Martha Stewart Living Omnimedia Inc. (NYSE: MSO) has three divisions: publishing, broadcasting and merchandising. In the five years up to the end of 2012, publishing revenue fell from $179.1 million to $122.5 million. Last year, the division lost $62 million. In the first quarter of this year, publishing revenue dropped from $30.8 million to $24.5 million. The unit lost $990,000 in that period. Because of its troubles, the company tried to sell off smaller magazines. Its Everyday Food stopped publication as a standalone title with the December 2012 issue. Whole Living was discontinued after the January/February 2013 issue.

The main problem at the company’s flagship magazine, Martha Stewart Living, is the precipitous drop in advertising pages. According to the Media Industry Newsletter, the magazine’s advertising pages fell from 1,306 in 2008 to 766 last year. Pages are up to 404 through the first half of the year, but even if the full year runs at this rate, it is not enough. The company does have a good opportunity to retrench.

Two of Omnimedia divisions are doing quite well and could sustain a restructured company. Merchandising had revenue of $11.5 million in the first quarter, and an operating income of $5.7 million. Even the small broadcasting operation made money. The company could move the magazine online, as many other newspapers and magazines have done, to avoid the huge costs of paper, printing, and adding new subscribers. Martha Stewart Living lost its ability to be a standalone magazine long ago.

4. LivingSocial

LivingSocial, a daily deals website, has trailed Groupon since it launched. But this is an industry in which trailing the leading company is a very bad sign. As the financial troubles of Groupon demonstrate, the online daily deal industry started to fall apart not long after it began. Groupon’s share price, which reached a high of more than $26 after its initial public offering, was trading as low as $2.60 last year. While the stock is up on improved sales, the company remains unprofitable.

The situation is even worse for LivingSocial. Leading advertising publication AdWeek recently reported that sources would not be surprised if the company “was sold to a larger company or liquidated piece by piece by spring 2014.” That is a long way from when Amazon.com confidently invested $175 million in LivingSocial in 2010. The deal soured as the huge e-commerce company wrote down the investment by $169 million in late 2012. More recently, an Amazon SEC filing indicated that LivingSocial lost $50 million in the first quarter of this year, compared to a profit of $156 million in the same period a year ago.

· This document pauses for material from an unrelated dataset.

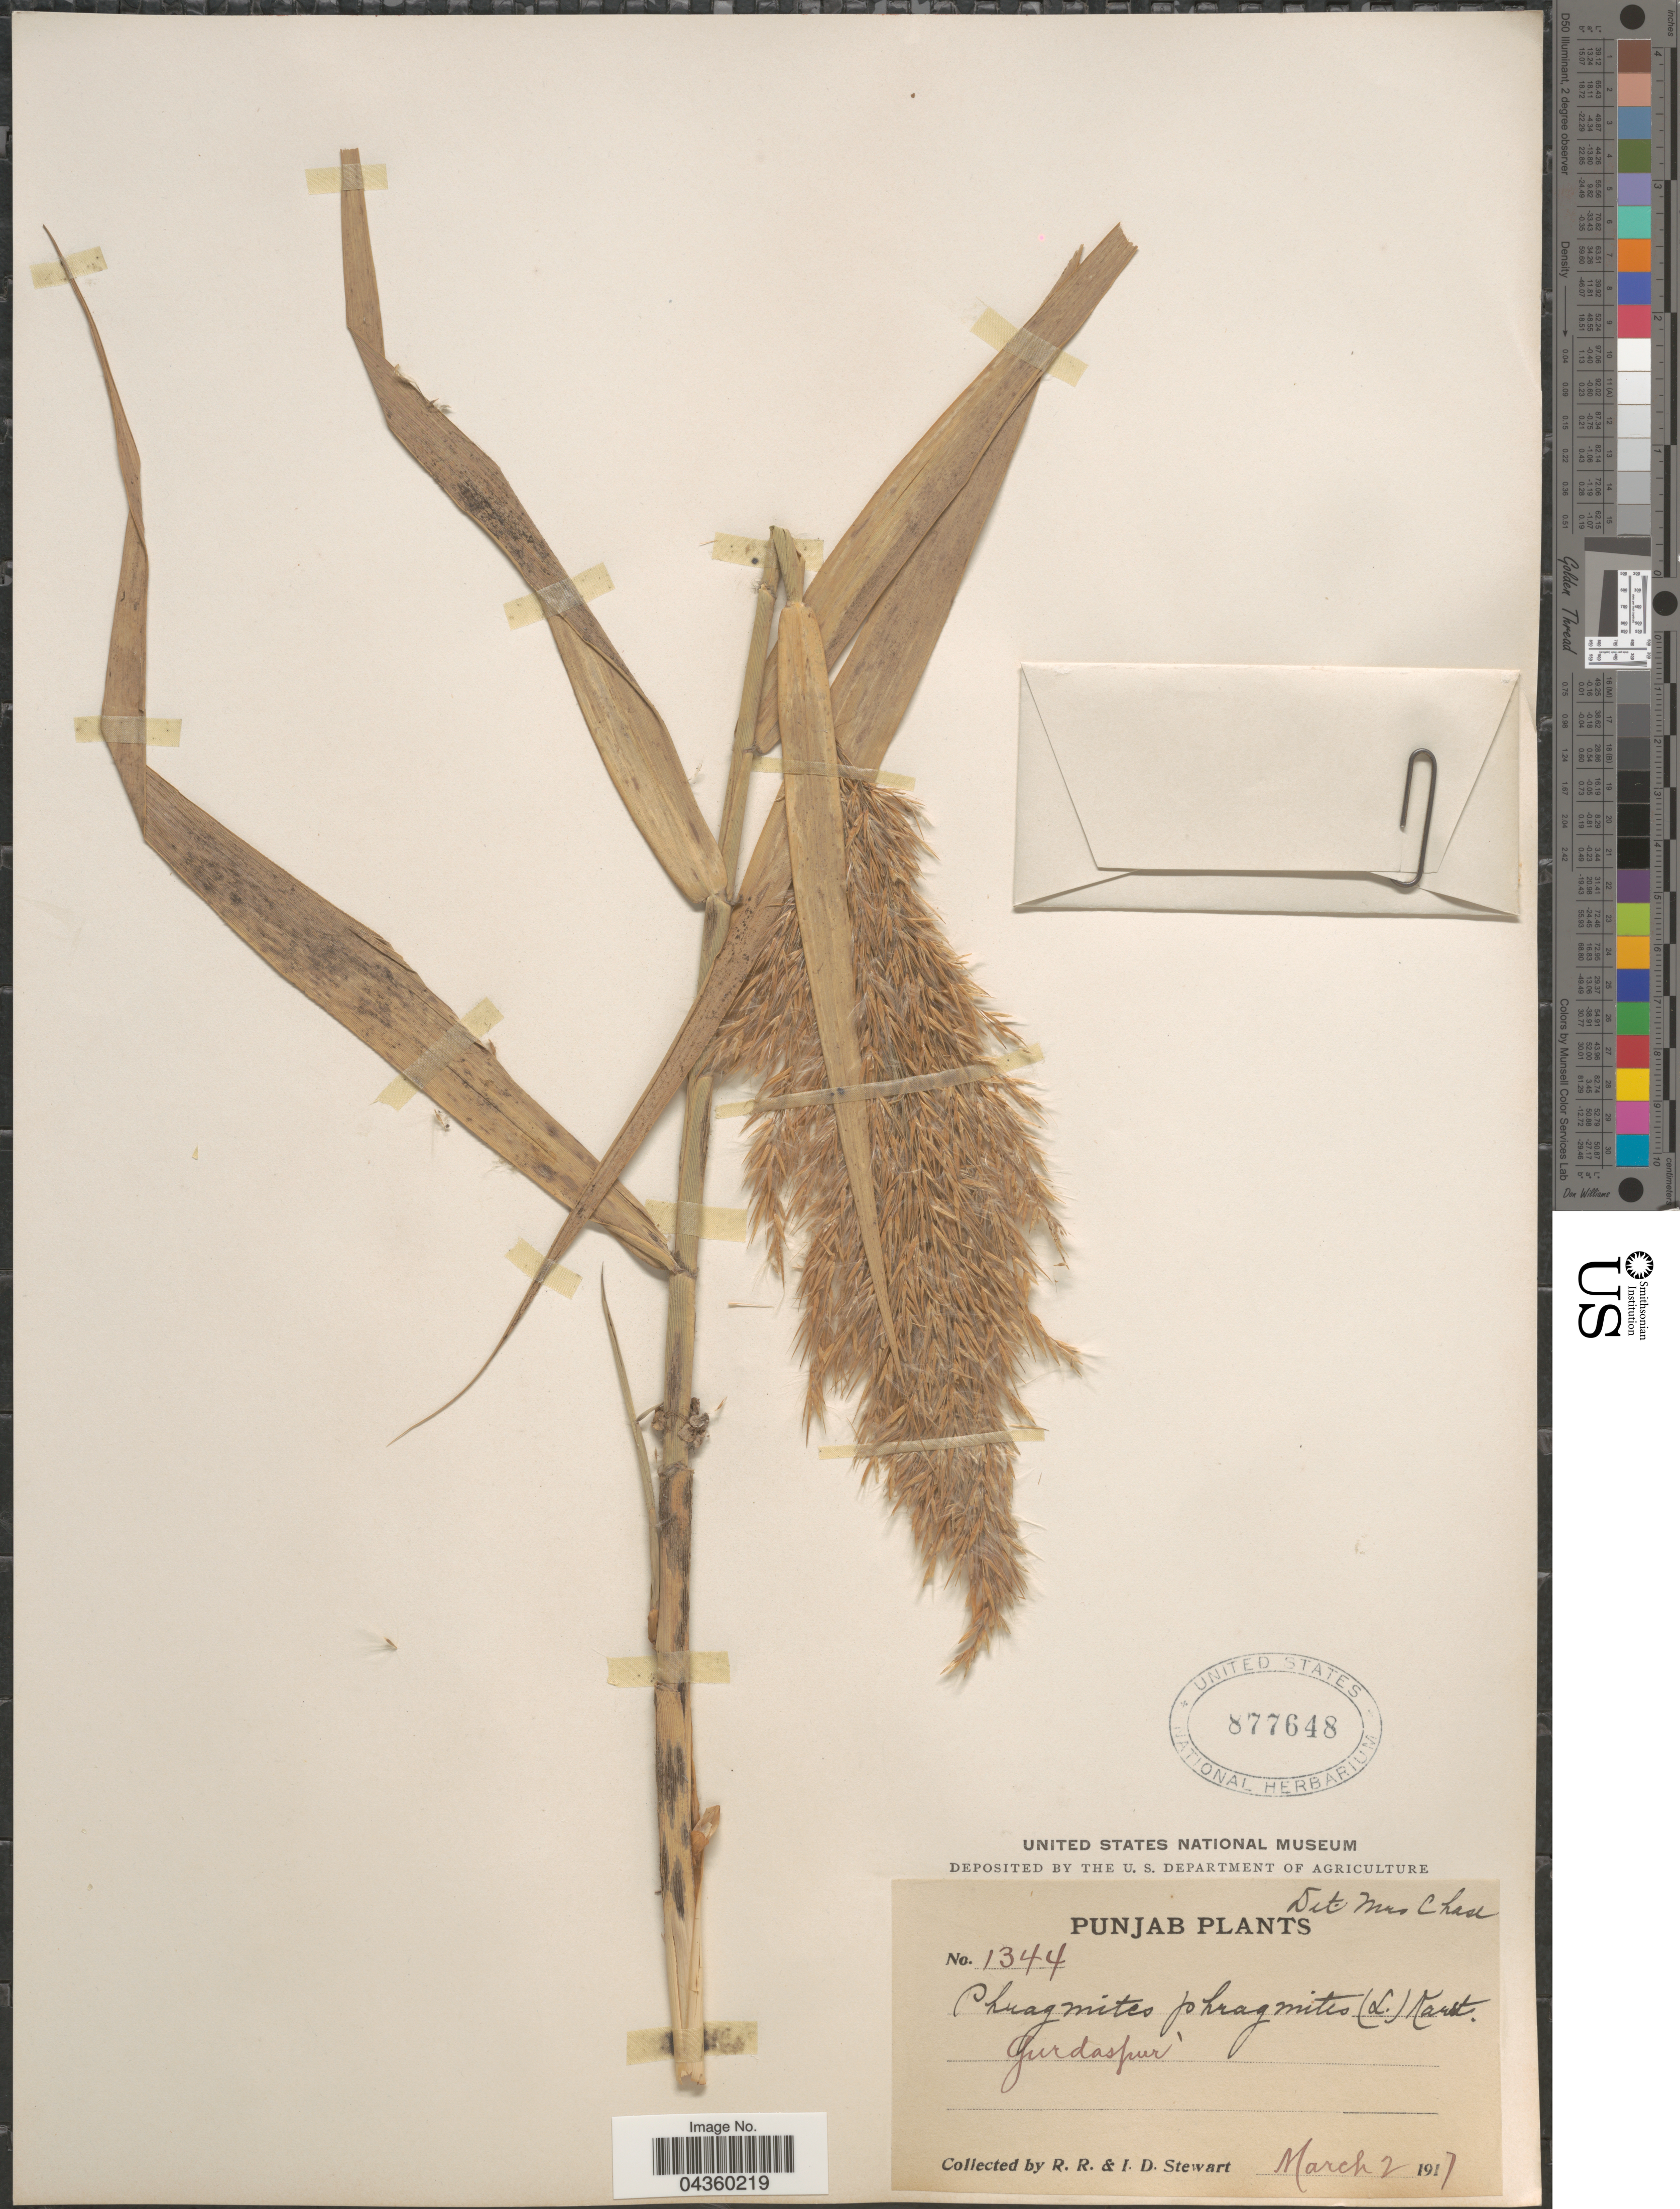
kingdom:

The biggest competitors to both LivingSocial and Groupon are eBay, American Express and Amazon’s own AmazonLocal service. Each has a huge customer base and significant amounts of data about its customers, which they can use to target deals. LivingSocial does not stand a chance.

5. Volvo

In the United States, Volvo was never a giant manufacturer with a large number of models or ultra high-end brands. As of April, its market share in America had dropped to 0.3%

The company’s models compete directly with mid-luxury offerings from every large auto company in the United States, including giants General Motors and Toyota. It also has more direct competition from low-end models made by BMW, Mercedes and Audi. With all that competition, consumer demand just is not there for Volvo cars. In the first four months of this year, Volvo sold 19,571 vehicles in the U.S., down 8% — in an overall market in which sales rose almost 7% to 4,974,000. A mid-market car company without a broad range of sedans, SUVs and light trucks would find it hard to make any progress in the United States. Volvo’s model line is too small to allow it any chance.

Volvo’s future is in question not just in the U.S. The company’s dealerships in China inflated sales numbers to receive cash incentives from the company that never went to customers, according to Brand Channel. In other words, some of Volvo’s dealers committed fraud. China has been the Swedish car maker’s home since Zhejiang Geely Holding bought it in 2010.